**文章の抜粋:**
そんなわけで次に向かったのは、役場を見下ろす高台に、大野見中学校と小学校と並んでいる中土佐町立学校給食センター。
ここで出迎えて下さったのが、栄養教諭の久川繭さんだ。
「久川さんは、地域食材を給食に使ってすばらしい料理を作って下さる、高知の学校給食界では有名な方なんですよ!」と松下さん。そう、ここでしまんとターキーも使われているのだ。
久川さん、優しい面立ちの栄養教諭さんである。
「以前は栄養教諭という仕事がなかったので、栄養職員という立ち位置で、栄養士をしてきました。平成17年に学校に栄養教諭を置くという決まりになったのですが、それ以降、ずーっと地産地消の給食ととりくんできました。それというのも、意識していたわけじゃなく、任地ですばらしい生産者さんとの出会いがあったからです。川魚のアマゴや、鳥だとキジとか。キジ丼、キジ飯、キジ汁、キジカレーとか作ってましたね(笑)」
く、食いてえ!!!!!
「ここ中土佐町に赴任して3年です。来た時には、まだここの道の駅ができる前身の状態でしたが、直売所とのやりとりを深めたいと思ったんです。生産者が食材を提案しに来てくれても、いろんな問題から買えないという状態だったのをなんとかしたいということで、教育委員会の担当者さんと私と、水産の関係者、農林の関係者、そして現在の道の駅の関係者と話を始めたのがきっかけで、そこから地場産物を使うことが始まりました。」
いや、でもですね、ちょっと驚くわけですよ。給食って250円くらいの予算ですよね?ターキー、そんなに安くないでしょう!?なんで使えるんですか?
「ふふふ。うちは一食290円なのですけど、それを給食の一食一食で考えるのではなく、何日かのトータル単価という考え方をするんです。そうすると、一食290円で収まっている日も、そうでない日もある。それをバランスさせるのですね。」
あ、なるほど!
「でも、七面鳥の単価はそこまで自分の中では高くないですね。牛肉の方がもっと高いので、学校給食で使う肉としては牛肉が一番、ハードルが高いんです。その点、七面鳥は栄養の点からも、地場産物を子供たちが知るという点からも、たとえ290円をにかけても惜しくないというくらいに思っています。」

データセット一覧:
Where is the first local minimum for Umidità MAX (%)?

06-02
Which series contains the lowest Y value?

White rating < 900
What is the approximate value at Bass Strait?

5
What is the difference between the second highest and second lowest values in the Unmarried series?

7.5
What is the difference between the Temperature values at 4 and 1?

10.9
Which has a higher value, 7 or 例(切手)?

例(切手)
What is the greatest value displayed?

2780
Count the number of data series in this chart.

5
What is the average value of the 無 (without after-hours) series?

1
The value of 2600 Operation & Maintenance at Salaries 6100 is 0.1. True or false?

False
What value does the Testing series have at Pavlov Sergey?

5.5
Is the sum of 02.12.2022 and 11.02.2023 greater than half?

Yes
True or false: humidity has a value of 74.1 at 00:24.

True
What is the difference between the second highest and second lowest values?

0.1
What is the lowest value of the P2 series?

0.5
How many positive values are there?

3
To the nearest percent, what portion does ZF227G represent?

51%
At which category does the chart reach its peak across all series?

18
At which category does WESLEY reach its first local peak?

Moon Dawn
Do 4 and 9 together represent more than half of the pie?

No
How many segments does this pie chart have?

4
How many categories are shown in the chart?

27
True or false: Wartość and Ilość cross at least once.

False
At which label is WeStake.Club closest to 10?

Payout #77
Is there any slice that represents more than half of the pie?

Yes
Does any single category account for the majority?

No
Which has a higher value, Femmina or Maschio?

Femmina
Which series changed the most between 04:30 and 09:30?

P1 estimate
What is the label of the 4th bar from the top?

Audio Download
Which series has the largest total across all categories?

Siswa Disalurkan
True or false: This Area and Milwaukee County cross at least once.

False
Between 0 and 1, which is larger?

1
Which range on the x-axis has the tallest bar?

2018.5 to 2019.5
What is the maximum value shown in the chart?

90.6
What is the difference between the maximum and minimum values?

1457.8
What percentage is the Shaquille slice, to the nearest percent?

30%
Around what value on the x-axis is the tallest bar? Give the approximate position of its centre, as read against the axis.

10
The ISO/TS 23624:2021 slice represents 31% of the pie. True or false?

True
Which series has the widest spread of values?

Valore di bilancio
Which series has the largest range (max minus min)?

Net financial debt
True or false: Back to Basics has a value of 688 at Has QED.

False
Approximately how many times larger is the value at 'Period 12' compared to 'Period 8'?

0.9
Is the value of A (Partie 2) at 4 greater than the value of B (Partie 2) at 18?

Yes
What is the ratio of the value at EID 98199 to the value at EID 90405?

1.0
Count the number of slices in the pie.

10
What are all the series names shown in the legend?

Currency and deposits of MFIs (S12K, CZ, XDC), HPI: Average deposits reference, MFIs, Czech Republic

**やること:**
1 > データセット一覧の最初の行から「the Unmarried series?」を含む行までを、両端の行も含めて番号付きリストにしてください。空行は入れないでください。
2 > 学校給食についての文章を、最後の文のあとから書き継いでください。

**この問題の答え:**
1 >
1. Where is the first local minimum for Umidità MAX (%)?
2. 06-02
3. Which series contains the lowest Y value?
4. White rating < 900
5. What is the approximate value at Bass Strait?
6. 5
7. What is the difference between the second highest and second lowest values in the Unmarried series?

2 >
うん、たしかに、牛肉に比べればそんなに目が飛び出るほどではないかも!?
そして、久川さんからすばらしい言葉が。
「地場産物は高くてもいいんです。それなりの金額を生産者にお返しすることが大事。うちではそう考えています。また、規格外品になって他で売れないものを引き取ることも大事。地場のトマトの割れたものをスープに使ったりしていますね。」
ああ、、、ほんとうにありがたいことである!
学校給食はいろんな地場産品を昇華できるものと考える人は多いが、現実にはなかなか厳しい。その最たる要因がコストである。学校給食に納品しているけど、ボランティア価格で、ぜんぜん儲からないという生産者をたくさん識っている。生産者も矜恃だけでは食べていけない。
でも、こういう栄養教諭さんがいる学校なら、、、
「あ、これ、今日の給食でだした、しまんとターキーご飯をおにぎりにしたものです。ぜひ食べてみて下さい」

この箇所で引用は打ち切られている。